Source passage:
►

Procol Harum versus the Bigot's Thesaurus

Roland Clare


On Sunday 16 March 1975 London's premier rock venue, the Rainbow Theatre, closed down, with a hastily-arranged and, by most accounts, pretty dreary concert! [Roy Carr in the New Musical Express referred to it as 'one of the theatre's greatest non-events', noting that 'an air of gloom hung over everything' and that 'an atmosphere of acute boredom mixed with impeding violence' prevailed over everything 'except Procol Harum, who turned in a killer set both on their own and with Frankie Miller ...' … among others Procol played Brickyard Blues, Devil Gun, If you need me, and It takes a lot to laugh, it takes a train to cry with Frankie.]

On 22nd March Melody Maker printed a deeply scathing review of this concert, penned by Steve Lake.

Entitled 'Rainbow sinks with a whimper', it slated just about everyone who had played: Sassafras, Hatfield and the North, Richard and Linda Thompson, John Martyn, Kevin Coyne, and Procol Harum: 'only the last band edging on what you could describe as superstar status, and that based solely on the strength of an incomprehensible eight-year-old hit single.'

This is how Lake chose to portray the Procol parts of the evening:


[...]

Martyn played over his time limit, however, and was refused the encore demanded, which seemed slightly unfair as Procol Harum who followed were to play for a stultifying two hours (it seemed like weeks).

If ever there was a band without a mission it's Procol – all they have to their credit is that they know how to mike up a piano for use in a rock context, and the sound of the natural concert grand among electric instruments is interestingly unusual – for the first five minutes, after which it rapidly palls.

Palls, so much, in fact, that it reaches nightmare proportions as Gary Brooker hammers out those unrelenting major chords in some bogus attempt at classicism, while the organist drones like the Phantom of the Opera asleep on the job and the drummer batters sluggish paradiddles over the tom-toms.

Procol's crime is that they are completely unswinging, as though rigor mortis is creeping up on them, locked in their strait-jacketed arrangements. What they really need, more than anything else, is a crash course in Black Music Study – a little bit of funk goes a long way.

◄

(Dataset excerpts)
►

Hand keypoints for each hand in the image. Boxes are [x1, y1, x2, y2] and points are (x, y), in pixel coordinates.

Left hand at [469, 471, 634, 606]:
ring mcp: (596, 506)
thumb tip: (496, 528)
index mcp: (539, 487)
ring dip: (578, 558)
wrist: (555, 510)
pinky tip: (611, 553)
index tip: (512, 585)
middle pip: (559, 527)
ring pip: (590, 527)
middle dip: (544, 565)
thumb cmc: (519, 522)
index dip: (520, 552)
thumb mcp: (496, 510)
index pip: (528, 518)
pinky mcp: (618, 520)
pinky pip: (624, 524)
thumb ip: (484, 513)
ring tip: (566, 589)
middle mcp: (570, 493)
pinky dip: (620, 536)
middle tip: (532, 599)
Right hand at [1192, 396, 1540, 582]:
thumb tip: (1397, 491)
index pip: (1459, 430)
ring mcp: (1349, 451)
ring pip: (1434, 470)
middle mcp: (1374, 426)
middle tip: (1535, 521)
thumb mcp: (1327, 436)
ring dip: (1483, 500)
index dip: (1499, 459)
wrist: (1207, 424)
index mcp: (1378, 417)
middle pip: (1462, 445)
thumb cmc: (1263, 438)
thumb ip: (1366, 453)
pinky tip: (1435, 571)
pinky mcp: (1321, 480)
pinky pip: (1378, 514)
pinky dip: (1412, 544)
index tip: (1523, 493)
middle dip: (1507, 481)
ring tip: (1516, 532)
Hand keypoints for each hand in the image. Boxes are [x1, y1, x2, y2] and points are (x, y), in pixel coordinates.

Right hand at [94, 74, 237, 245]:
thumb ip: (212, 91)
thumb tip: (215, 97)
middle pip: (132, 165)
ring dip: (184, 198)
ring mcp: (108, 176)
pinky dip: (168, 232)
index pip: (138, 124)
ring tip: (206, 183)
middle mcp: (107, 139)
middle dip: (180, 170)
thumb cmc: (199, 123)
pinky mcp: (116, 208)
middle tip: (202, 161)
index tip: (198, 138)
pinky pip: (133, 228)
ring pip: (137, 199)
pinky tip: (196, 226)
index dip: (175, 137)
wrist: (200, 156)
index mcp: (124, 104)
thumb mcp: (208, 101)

◄

Instructions:
• a. Using the account of the Rainbow Theatre's closing concert, decide whether each statement agrees with it, answering yes or no and quoting the words that decide it: (i) The Rainbow Theatre closed on Sunday 16 March 1975. (ii) Steve Lake's review was printed in the New Musical Express. (iii) John Martyn was given the encore the audience demanded.
• b. Write out word for word the part of the Rainbow Theatre account starting with "Entitled 'Rainbow sinks" and going on through "seemed like weeks).".

Task solutions:
• a.
(i) Yes: "On Sunday 16 March 1975 London's premier rock venue, the Rainbow Theatre, closed down"
(ii) No: "On 22nd March Melody Maker printed a deeply scathing review of this concert, penned by Steve Lake."
(iii) No: "Martyn played over his time limit, however, and was refused the encore demanded"

• b.
Entitled 'Rainbow sinks with a whimper', it slated just about everyone who had played: Sassafras, Hatfield and the North, Richard and Linda Thompson, John Martyn, Kevin Coyne, and Procol Harum: 'only the last band edging on what you could describe as superstar status, and that based solely on the strength of an incomprehensible eight-year-old hit single.'

This is how Lake chose to portray the Procol parts of the evening:


[...]

Martyn played over his time limit, however, and was refused the encore demanded, which seemed slightly unfair as Procol Harum who followed were to play for a stultifying two hours (it seemed like weeks).